なお、遺産分割について調停や審判などを申し立てている場合、金融機関ではなく家庭裁判所に申請する必要があります。申請に必要な書類は以下のとおりです。

  • 家庭裁判所の審判書謄本
  • 払い戻しを希望している方の印鑑証明書

家庭裁判所による払い戻し制度では、裁判所が仮取得を認めた金額の払い戻しが可能です。

遺産分割が長引きそうなときや、緊急でお金が必要になったときは、相続預金の払い戻し制度で預金を引き出しましょう。

親の口座からの引き出しで注意すべきポイント

親の口座から預金を引き出す際には、以下のポイントに注意しましょう。

  • 引き出し時に作成した書類・領収書は保管しておく
  • 代理人が引き出せる上限額を確認する
  • 他の親族と情報を共有する
  • 引き出したお金は親のために使う

次の項目から、それぞれの注意点について詳しく解説します。

引き出し時に作成した書類・領収書は保管しておく

親の口座から預金を引き出して使用したときには、作成した書類や支払い明細書、領収書などを必ず保管するようにしましょう。

書類を保管しておかなければ、親が亡くなった後に親族から財産の使い込みを疑われる可能性があるためです。

たとえば通院費用を支払うために親の預金を使用した場合、病院から発行される明細書と引き出した金額が一致すれば、親のために預金を引き出した事の証明になります。

また、委任状や預金の用途を記した台帳などを残しておけば、親の代わりに財産を管理していたという証明にもなるでしょう。

親の口座から引き出した際の書類や領収書は、相続が完了した後も3年程度は残しておいてください。相続税の支払い後、1~2年後に税務調査が入る可能性があるためです。

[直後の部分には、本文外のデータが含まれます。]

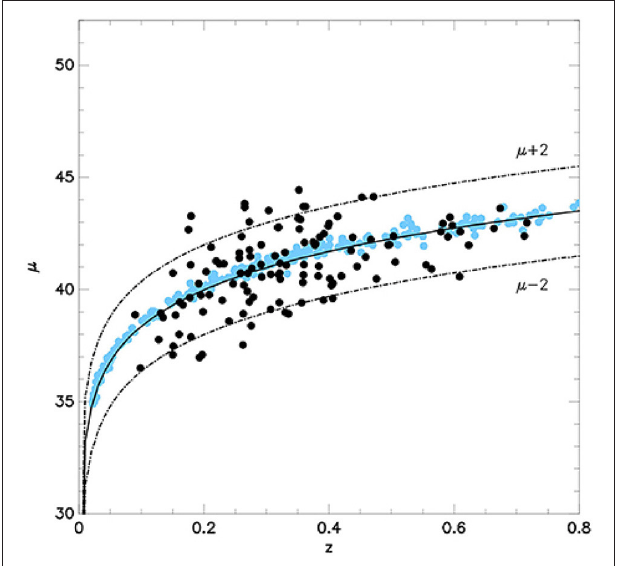
FIGURE 8 | Distance modulus of the “extreme sample” of Negrete et al. (black dots) and the Kessler et al. (2009) SDSS-II SN sample (cyan dots) as a function of redshift. The solid curve is the expected distance modulus µ for concordance cosmology. The dotted-dash lines delimit the area with magnitudes with respect to the concordance model. From Negrete et al.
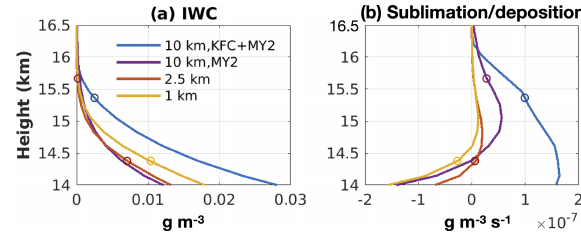
Figure 10. Mean profiles between 14km and 16.5km within Do- main A and the evaluation time window (5h): (a) ice water content, (b) ice sublimation and vapour deposition tendency. The circles in- dicate the position of tropopause (mean (cid:48) < 2 ◦ Ckm − 1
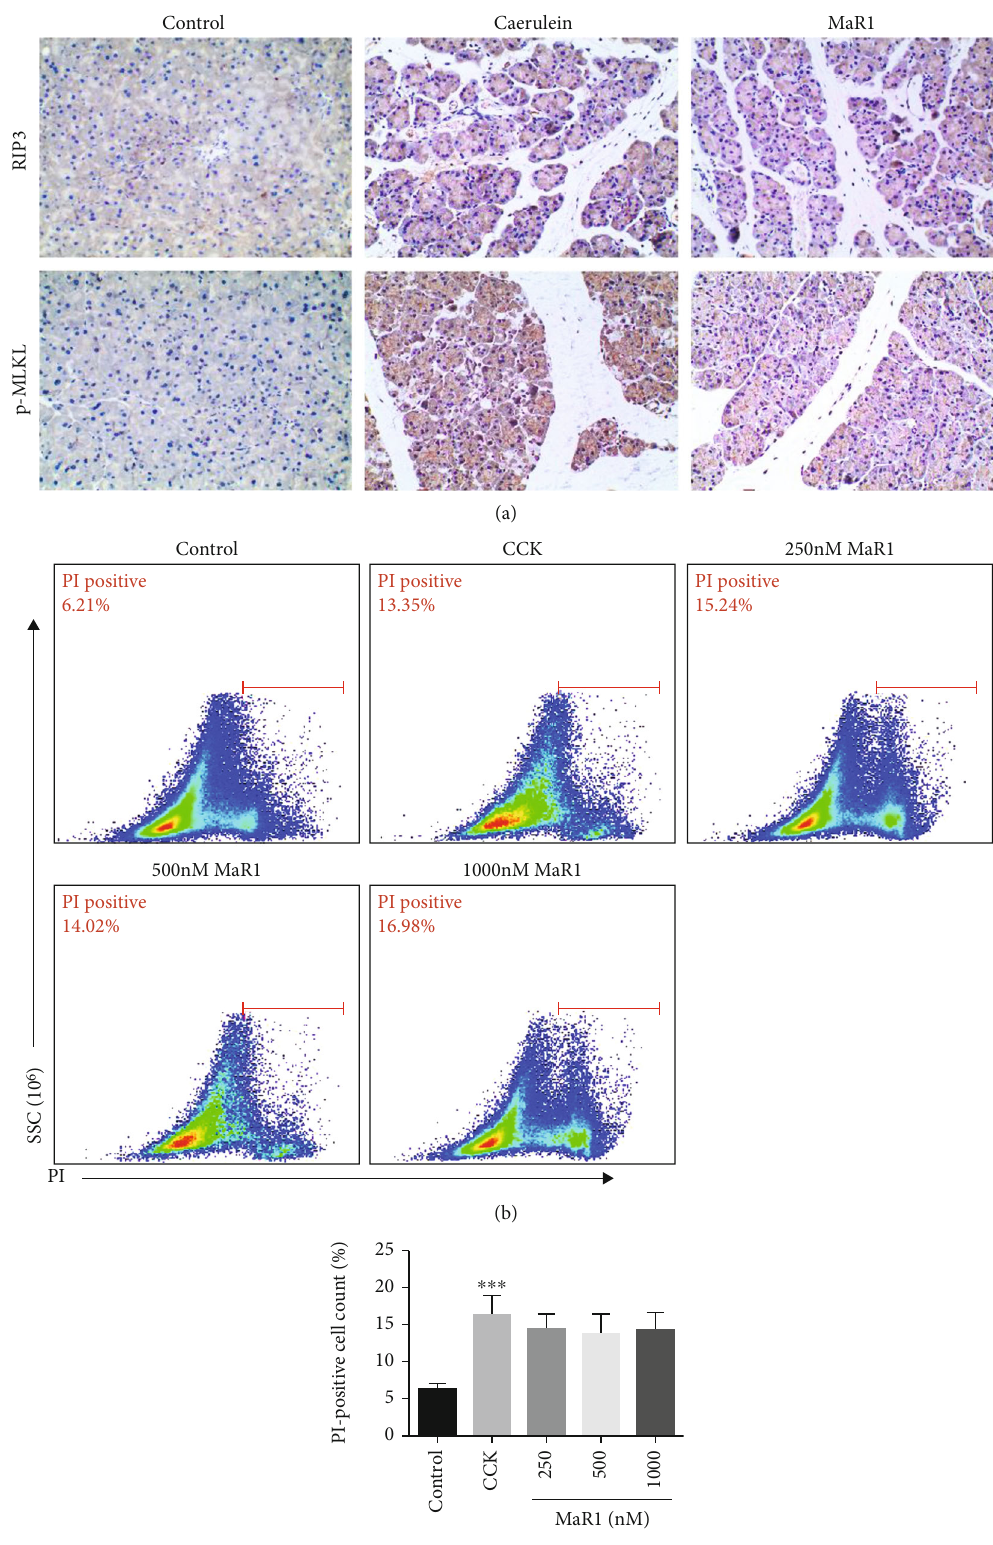
Figure 2: MaR1 showed protective e ff ects independent of pancreatic acinar cells. (a) IHC examinations for RIP3 and p-MLKL of the pancreas in magni fi cation 200x. n ≥ 6 each group. (b, c) Flow cytometry of PI staining for 266-6 cells and relative positive cell counting was quanti fi ed. ∗∗∗ P < 0 : 001 vs. the control group. n ≥ 9 each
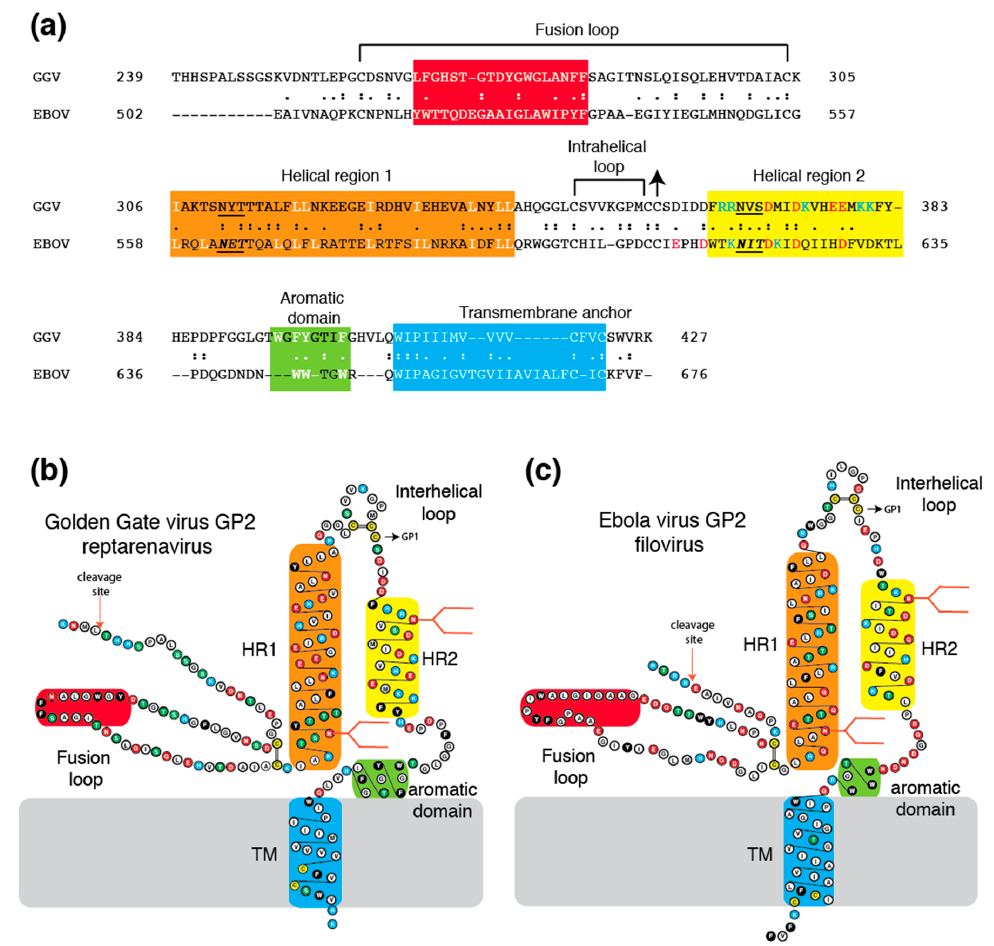
Figure 2. Comparison of glycoproteins of a reptarenavirus and a filovirus. Panel ( a ): Amino acid sequence alignment of glycoprotein 2 of Golden Gate virus (GGV, reptarenavirus) and Ebola virus (EBOV, filovirus). Panel ( b ): Two-dimensional model of GGV. Panel ( c ): Two-dimensional model of EBOV. Coloring and abbreviations as in Figure 1. Arrows indicate cysteine linkage to glycoprotein 1 (GP1).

親のために預金を使用していたという証拠が残っていれば、税務調査が入ったときに使途不明金として指摘される心配がなくなります。

代理人が引き出せる上限額を確認する

一部の金融機関では、70歳以上の高齢者がATMでお金を引き出せる上限額や振込金額を「1日10万円まで」と定めています。

なぜ70歳以上の高齢者が対象なのかというと、「振り込め詐欺」をはじめとする特殊詐欺の被害を減らす目的があるからです。

そのため、金融機関の方針によっては引き出しや振込ができる上限額が少なく、まとまったお金が引き出せない可能性があります。

ただし、代理人カードの作成や代理人指名手続きを済ませていれば、10万円以上の引き出しが可能なケースもあります。

まずは金融機関に代理人が引き出せる上限額を確認し、金額が少ない場合は代理人カードや代理人指名手続きの利用を検討してみてください。

他の親族と情報を共有する

親族を代表して親の口座を管理する際には、どのような用途でいくら引き出したのかを親族間で共有するようにしましょう。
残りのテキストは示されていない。